The U.S. Food and Drug Administration granted the ID Now emergency use authorization for coronavirus testing in March. Less than two months later, in May, the FDA issued a rare public alert about the accuracy of the ID Now, saying the agency had received 15 reports of the machine returning false-negative results.
Abbott has countered that the test performs well when used soon after symptoms emerge. The company has also encouraged doctors to order traditional laboratory tests for confirmation when a patient with all the hallmarks of COVID-19 disease tests negative on the ID Now.

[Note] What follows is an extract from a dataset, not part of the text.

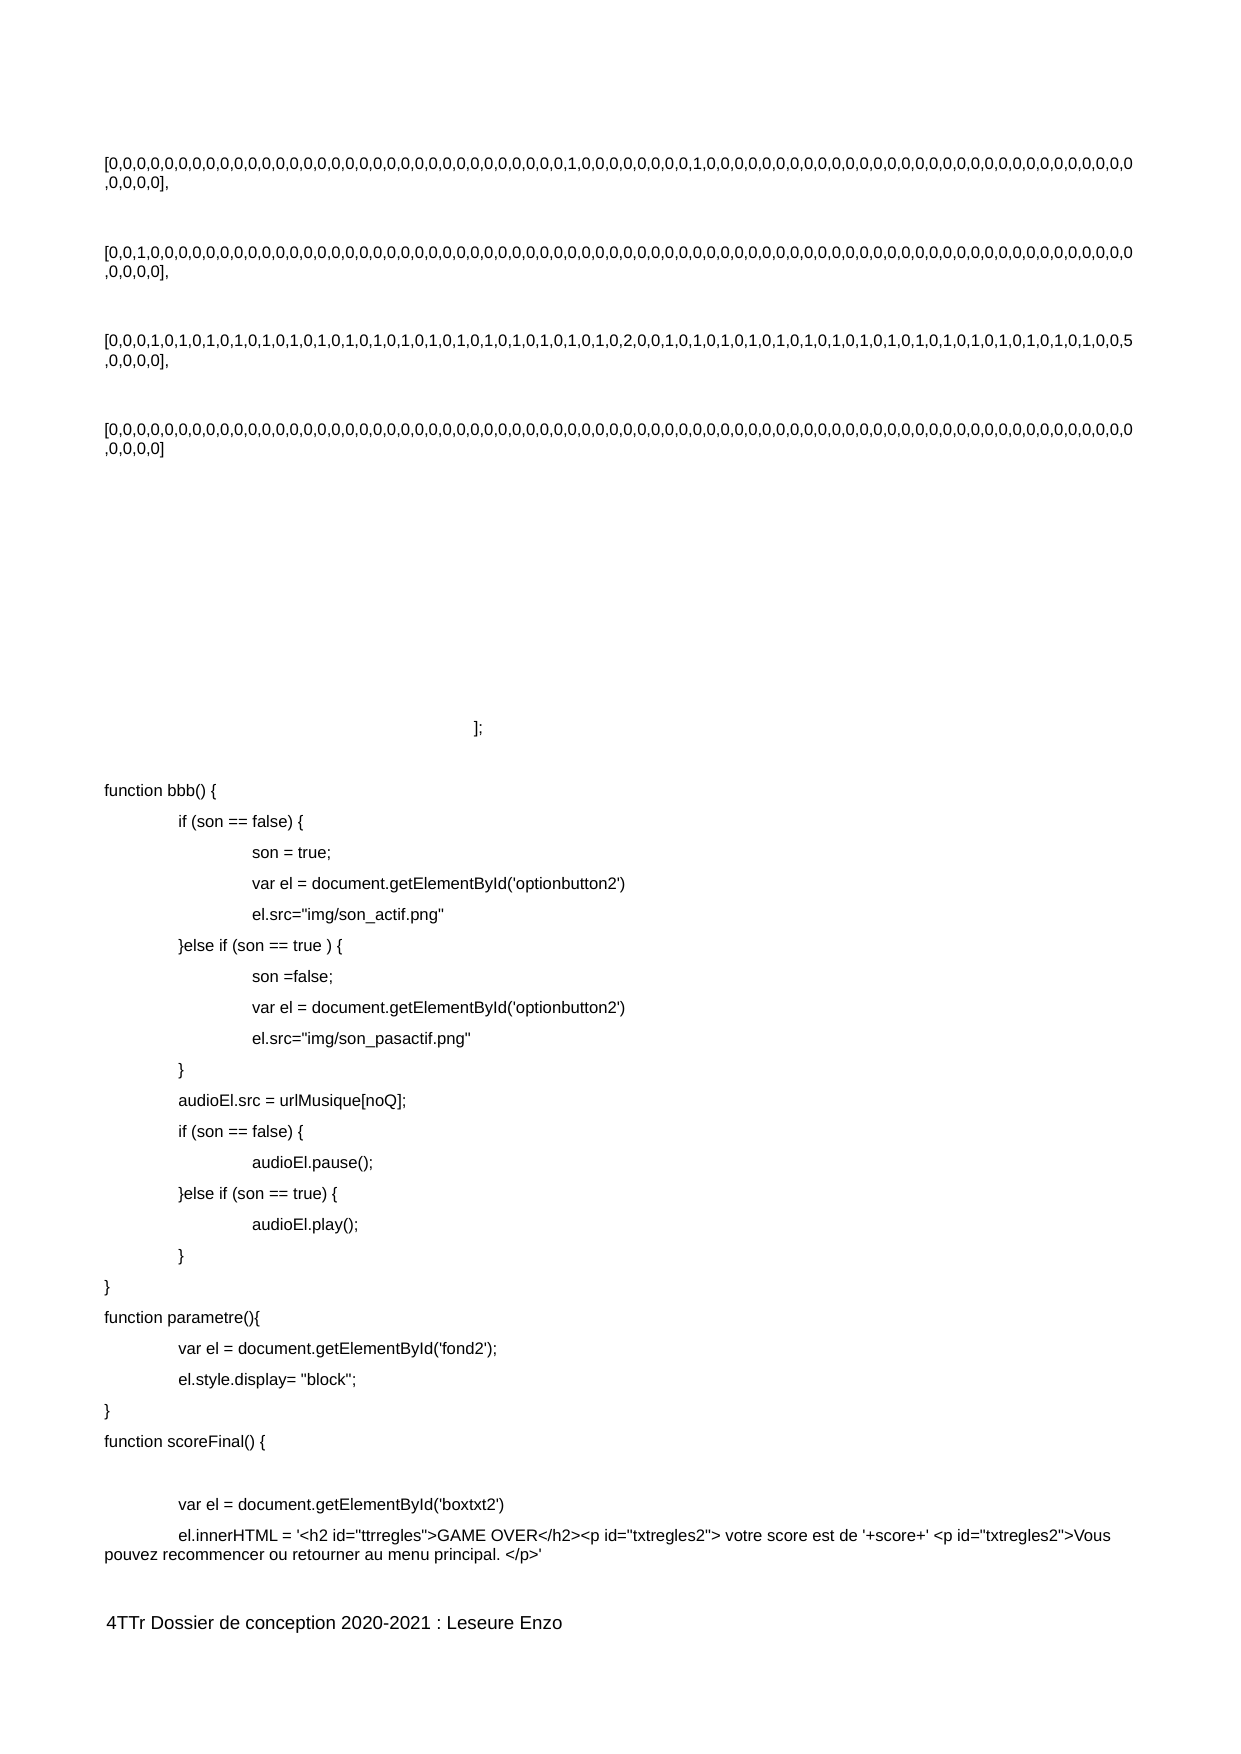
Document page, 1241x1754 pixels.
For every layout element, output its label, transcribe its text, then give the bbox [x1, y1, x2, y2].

The tests that Mr. Trump promised to ship en masse are also made by Abbott, but they are rapid antigen tests, which look for a protein on the surface of COVID-19-causing SARS-CoV-2, rather than the virus’s genetic material.
Health Canada has yet to approve any rapid antigen tests, despite six companies having applied. Health Canada only posted formal guidance for makers of antigen tests on Tuesday, but Dr. Sharma said the department has been in discussions with interested companies for longer than that.
Andrew Morris, an infectious-disease physician at Sinai Health and the University Health Network, both in Toronto, said public-health officials need to settle on a strategy for deploying rapid tests as soon as possible.
He recommended they be used for regular screening in essential congregate settings such as nursing homes and schools, where the frequency of testing could make up for diminished accuracy.
“You shouldn’t be thinking of these tests solely on their performance without considering how you’re going to use them,” Dr. Morris said.